[[ Data for this task, beginning ]]
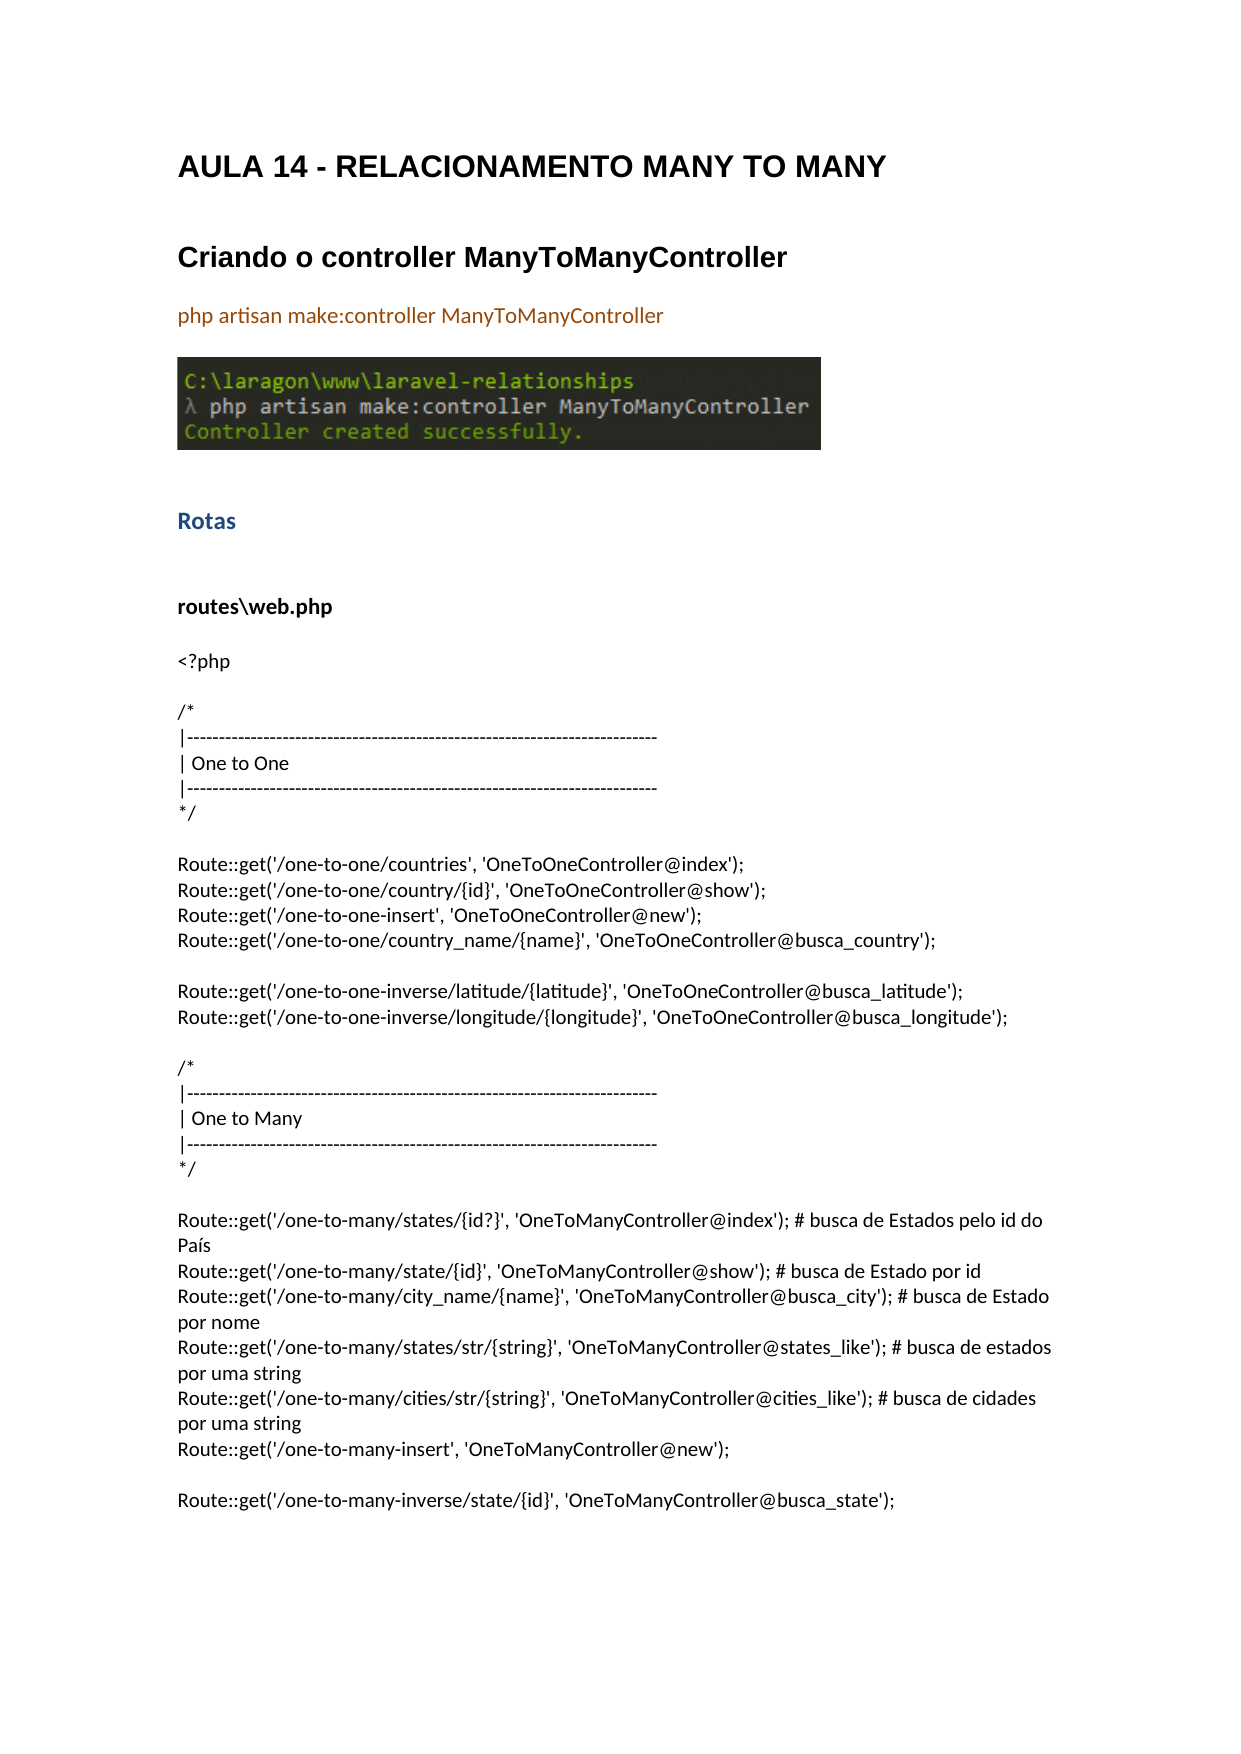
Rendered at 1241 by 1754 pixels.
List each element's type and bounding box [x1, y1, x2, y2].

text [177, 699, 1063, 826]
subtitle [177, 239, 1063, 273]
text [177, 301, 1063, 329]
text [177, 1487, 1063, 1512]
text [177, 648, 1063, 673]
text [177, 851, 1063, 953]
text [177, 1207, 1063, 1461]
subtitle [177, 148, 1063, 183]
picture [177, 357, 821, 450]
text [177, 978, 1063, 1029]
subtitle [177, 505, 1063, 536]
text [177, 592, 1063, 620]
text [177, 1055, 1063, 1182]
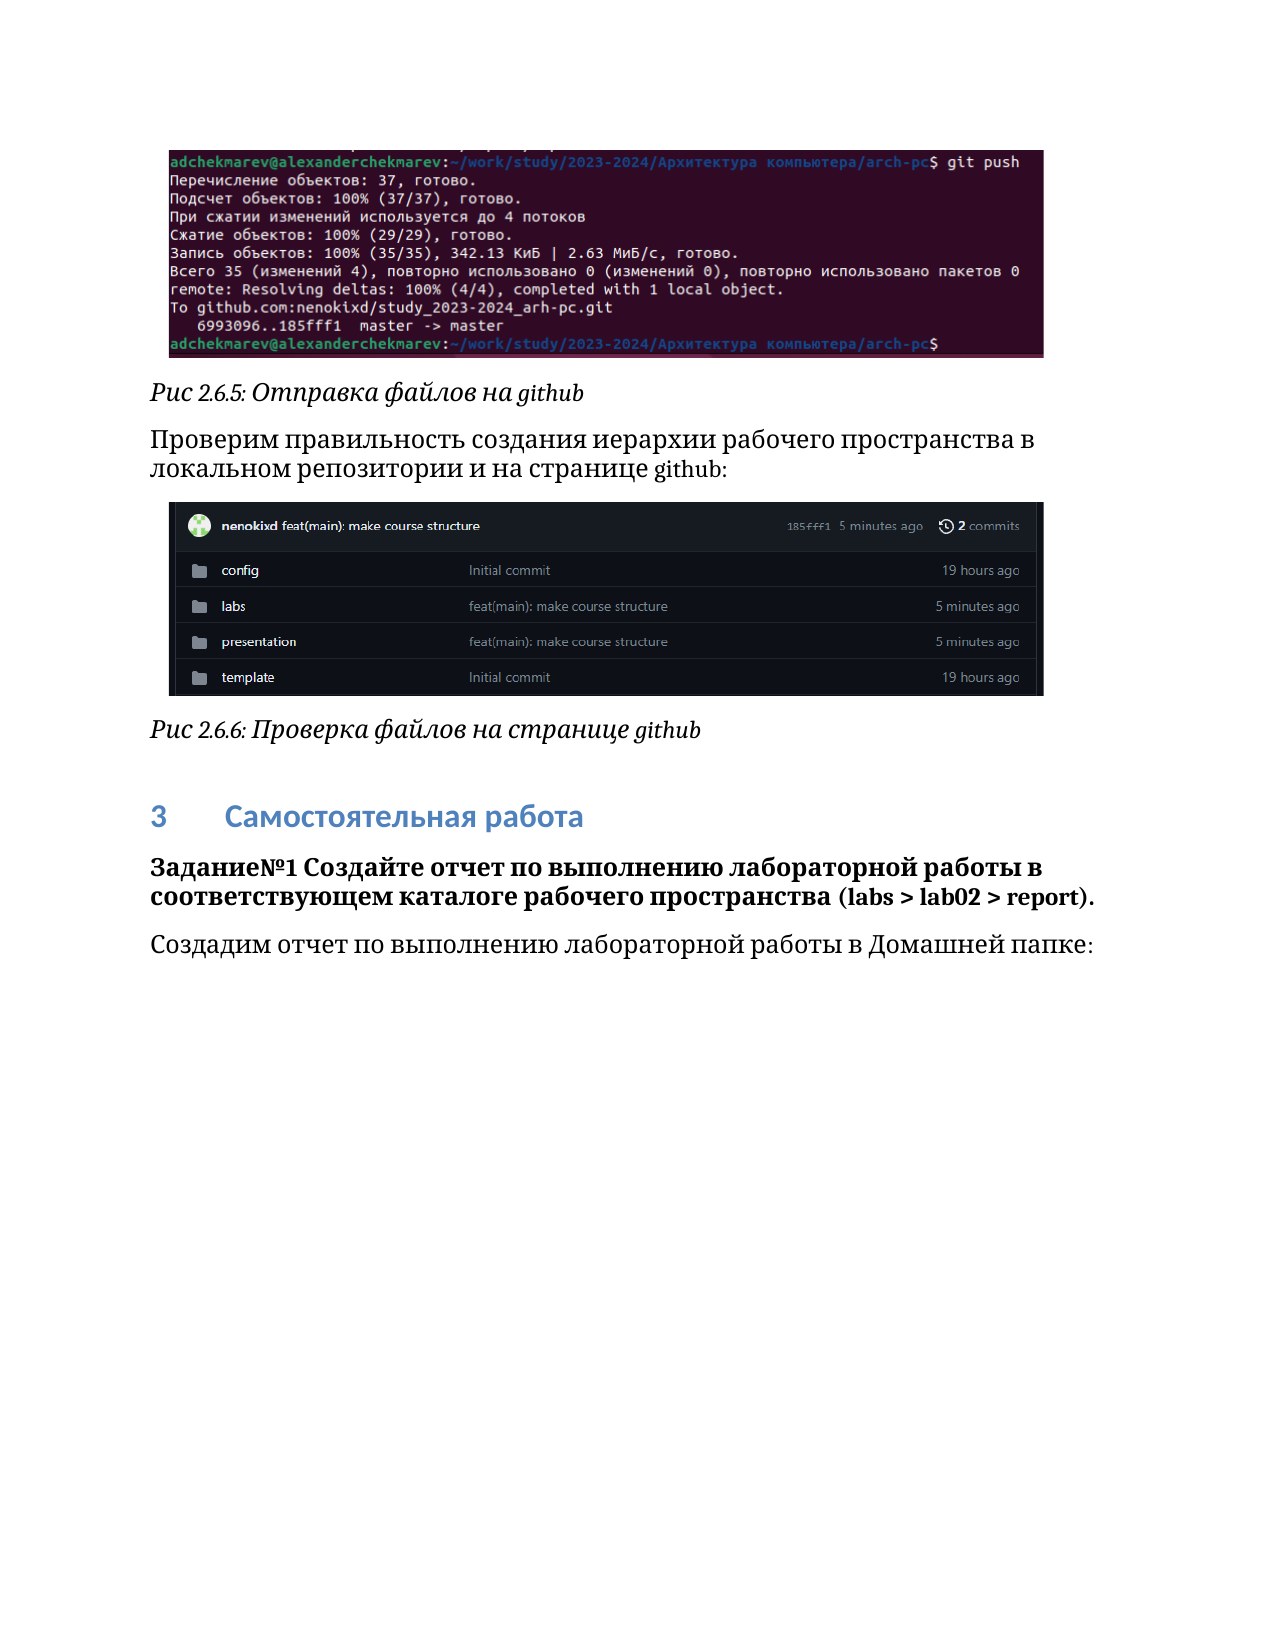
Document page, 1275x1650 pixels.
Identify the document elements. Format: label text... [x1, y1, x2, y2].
[[ Data for this task, end ]]
[[ Data for this task, beginning ]]
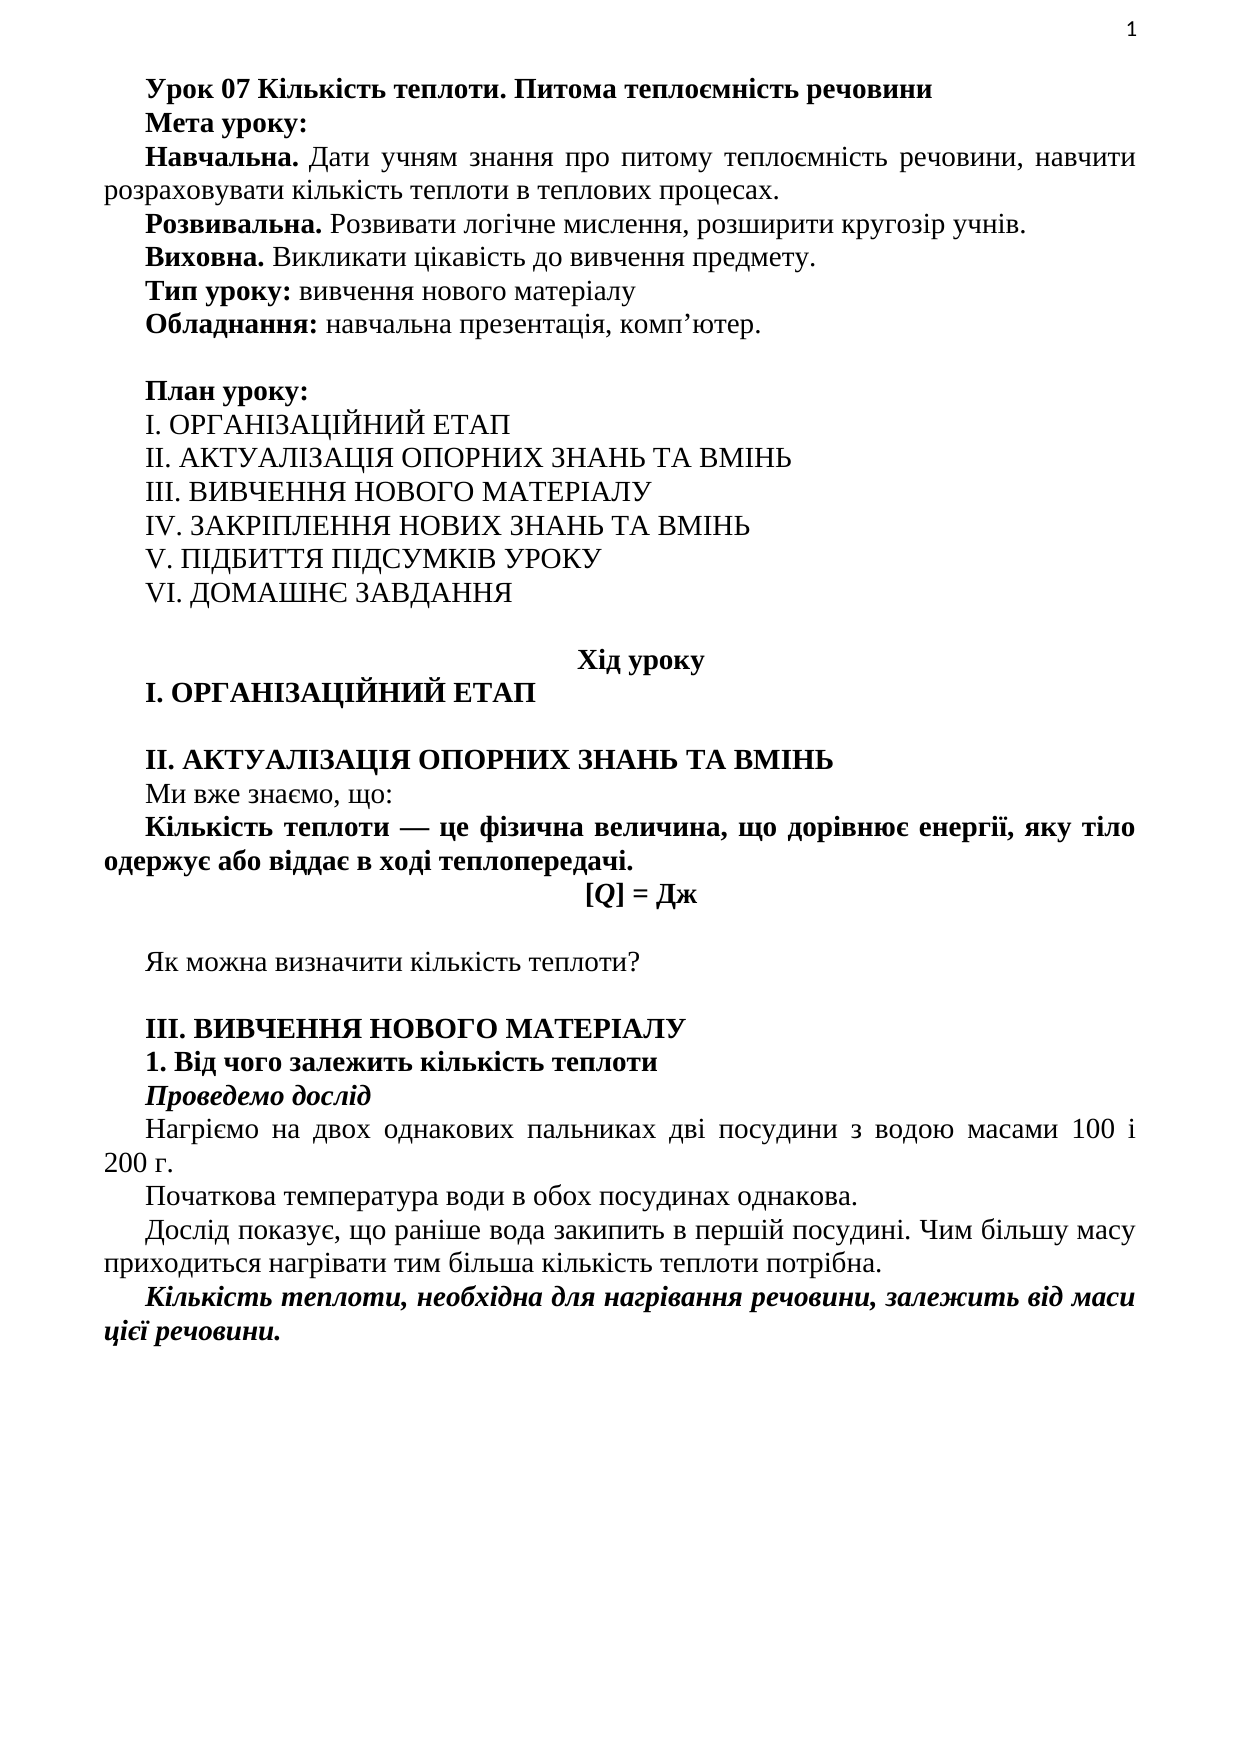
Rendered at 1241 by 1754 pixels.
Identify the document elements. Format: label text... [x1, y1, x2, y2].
[[ Data for this task, end ]]
[[ Data for this task, beginning ]]
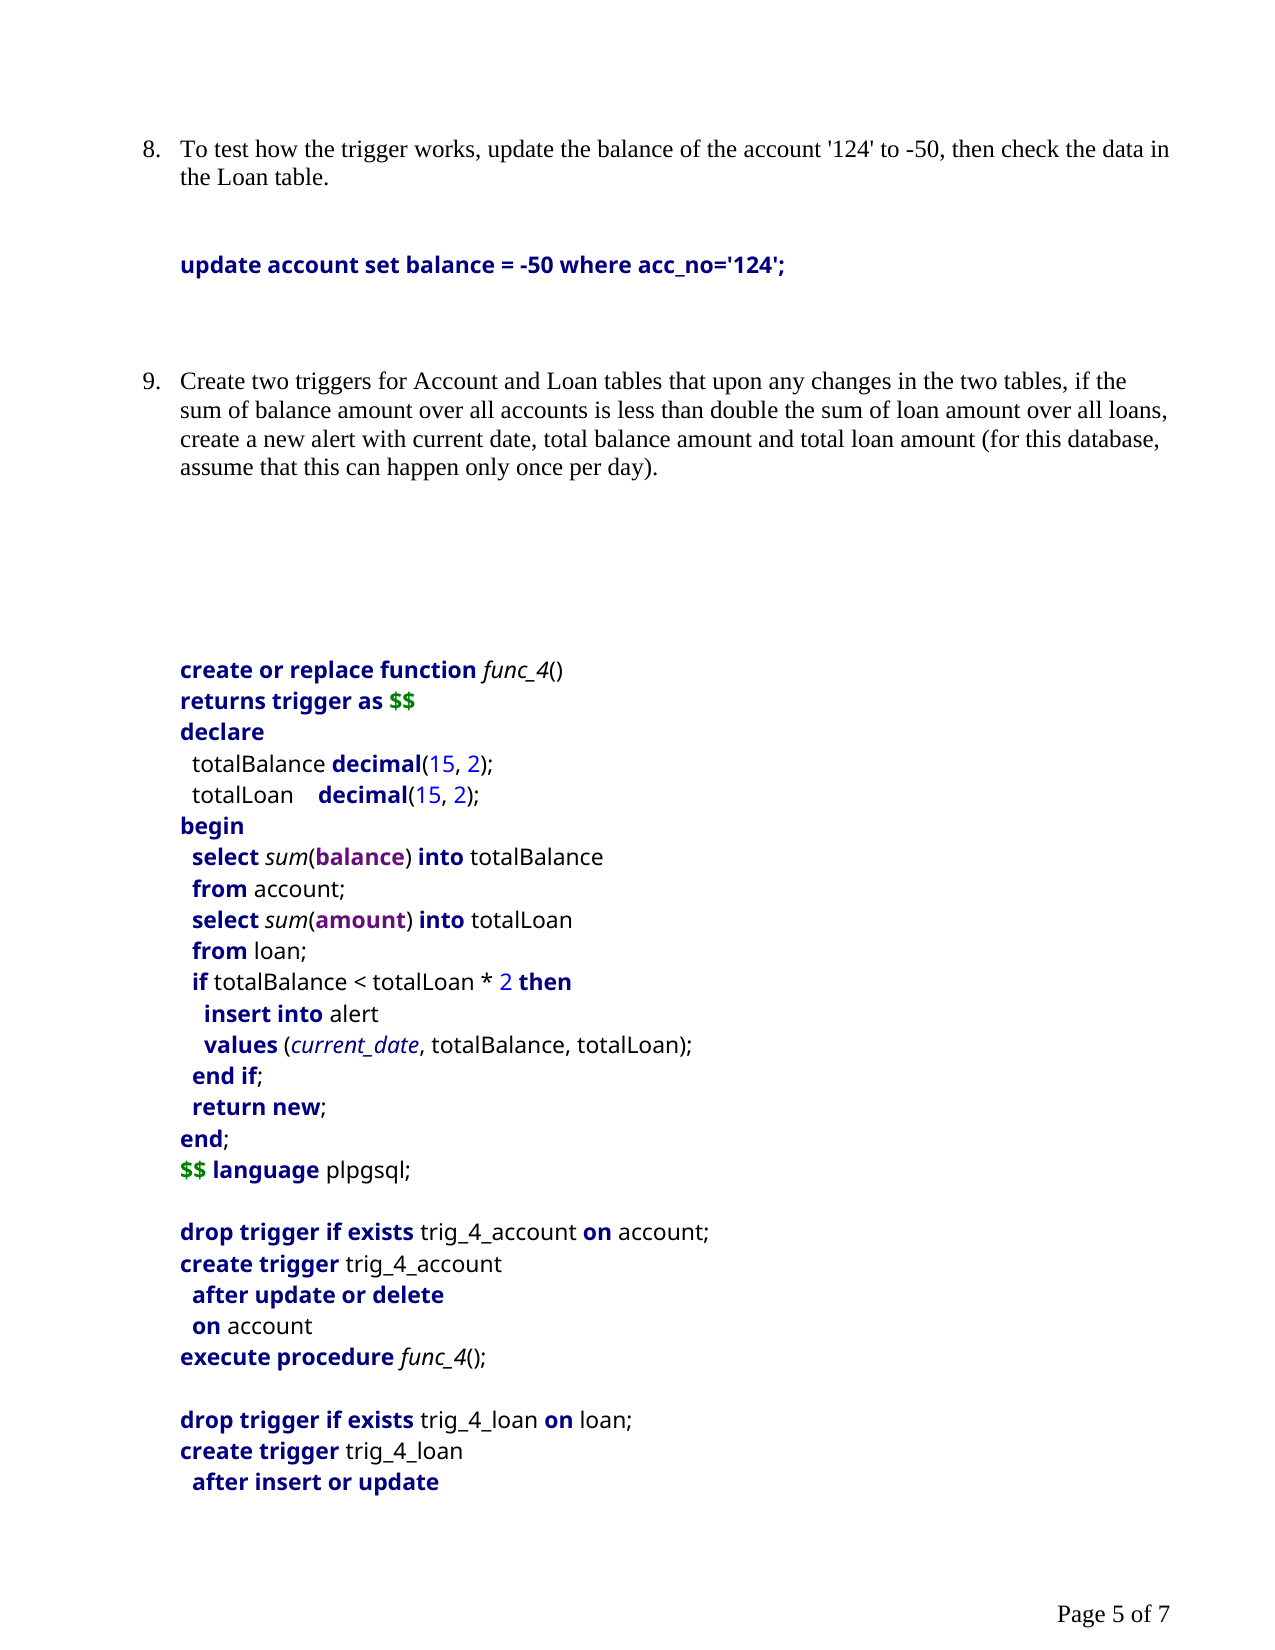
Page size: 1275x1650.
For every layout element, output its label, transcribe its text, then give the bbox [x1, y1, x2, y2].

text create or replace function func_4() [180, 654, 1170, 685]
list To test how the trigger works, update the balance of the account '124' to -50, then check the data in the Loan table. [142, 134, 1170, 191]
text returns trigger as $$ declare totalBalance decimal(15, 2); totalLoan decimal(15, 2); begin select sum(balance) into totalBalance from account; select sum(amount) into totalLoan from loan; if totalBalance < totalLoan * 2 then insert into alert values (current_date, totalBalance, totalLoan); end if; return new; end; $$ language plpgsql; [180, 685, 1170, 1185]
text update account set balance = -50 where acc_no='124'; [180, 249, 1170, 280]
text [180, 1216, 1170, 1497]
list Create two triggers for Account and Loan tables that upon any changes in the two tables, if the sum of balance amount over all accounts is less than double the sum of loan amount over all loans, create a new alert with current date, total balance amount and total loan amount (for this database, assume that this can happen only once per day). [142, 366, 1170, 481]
[[ Data for this task, end ]]
§ What you need to do: Look through the listing above for the line with "text [177, 301, 1063, 329]" and the line with "Document page, 1275x1650 pixels.". Write out exactly those lines and everything between, leaving out pictures.

§ Output for this task:
text [177, 301, 1063, 329]
text [177, 1487, 1063, 1512]
text [177, 648, 1063, 673]
text [177, 851, 1063, 953]
text [177, 1207, 1063, 1461]
subtitle [177, 148, 1063, 183]
picture [177, 357, 821, 450]
text [177, 978, 1063, 1029]
subtitle [177, 505, 1063, 536]
text [177, 592, 1063, 620]
text [177, 1055, 1063, 1182]
Document page, 1275x1650 pixels.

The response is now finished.